What the exercise asks> Reproduce verbatim every line of text in the records below, omitting the pictures from your answer.

Extracted material>
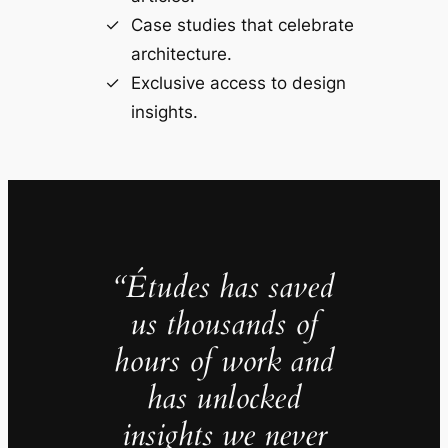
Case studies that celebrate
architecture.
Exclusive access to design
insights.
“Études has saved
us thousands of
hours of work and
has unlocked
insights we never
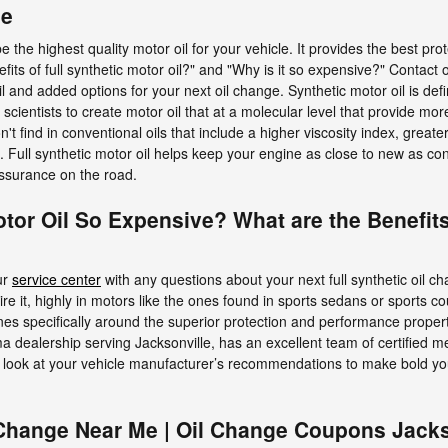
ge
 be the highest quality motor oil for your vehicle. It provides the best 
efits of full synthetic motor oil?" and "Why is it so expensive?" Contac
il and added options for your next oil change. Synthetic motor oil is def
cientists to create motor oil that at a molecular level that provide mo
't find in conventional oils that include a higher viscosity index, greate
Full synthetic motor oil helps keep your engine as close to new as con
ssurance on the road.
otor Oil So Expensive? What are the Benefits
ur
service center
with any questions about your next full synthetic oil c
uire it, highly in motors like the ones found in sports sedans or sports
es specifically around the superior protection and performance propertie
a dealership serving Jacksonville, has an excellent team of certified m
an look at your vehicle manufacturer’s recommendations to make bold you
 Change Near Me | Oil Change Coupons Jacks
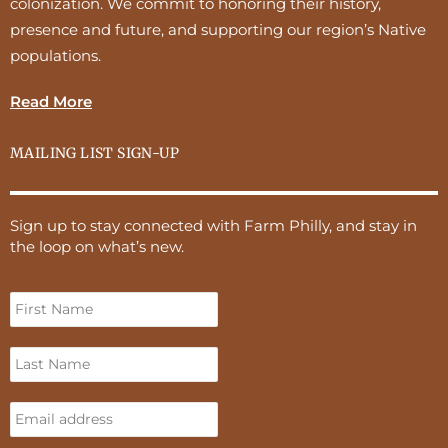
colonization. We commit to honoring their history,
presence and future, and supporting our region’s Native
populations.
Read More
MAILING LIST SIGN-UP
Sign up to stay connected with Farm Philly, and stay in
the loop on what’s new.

Output for this task>
Case studies that celebrate
architecture.
Exclusive access to design
insights.
“Études has saved
us thousands of
hours of work and
has unlocked
insights we never
ge
 be the highest quality motor oil for your vehicle. It provides the best 
efits of full synthetic motor oil?" and "Why is it so expensive?" Contac
il and added options for your next oil change. Synthetic motor oil is def
cientists to create motor oil that at a molecular level that provide mo
't find in conventional oils that include a higher viscosity index, greate
Full synthetic motor oil helps keep your engine as close to new as con
ssurance on the road.
otor Oil So Expensive? What are the Benefits
ur
service center
with any questions about your next full synthetic oil c
uire it, highly in motors like the ones found in sports sedans or sports
es specifically around the superior protection and performance propertie
a dealership serving Jacksonville, has an excellent team of certified m
an look at your vehicle manufacturer’s recommendations to make bold you
 Change Near Me | Oil Change Coupons Jacks
colonization. We commit to honoring their history,
presence and future, and supporting our region’s Native
populations.
Read More
MAILING LIST SIGN-UP
Sign up to stay connected with Farm Philly, and stay in
the loop on what’s new.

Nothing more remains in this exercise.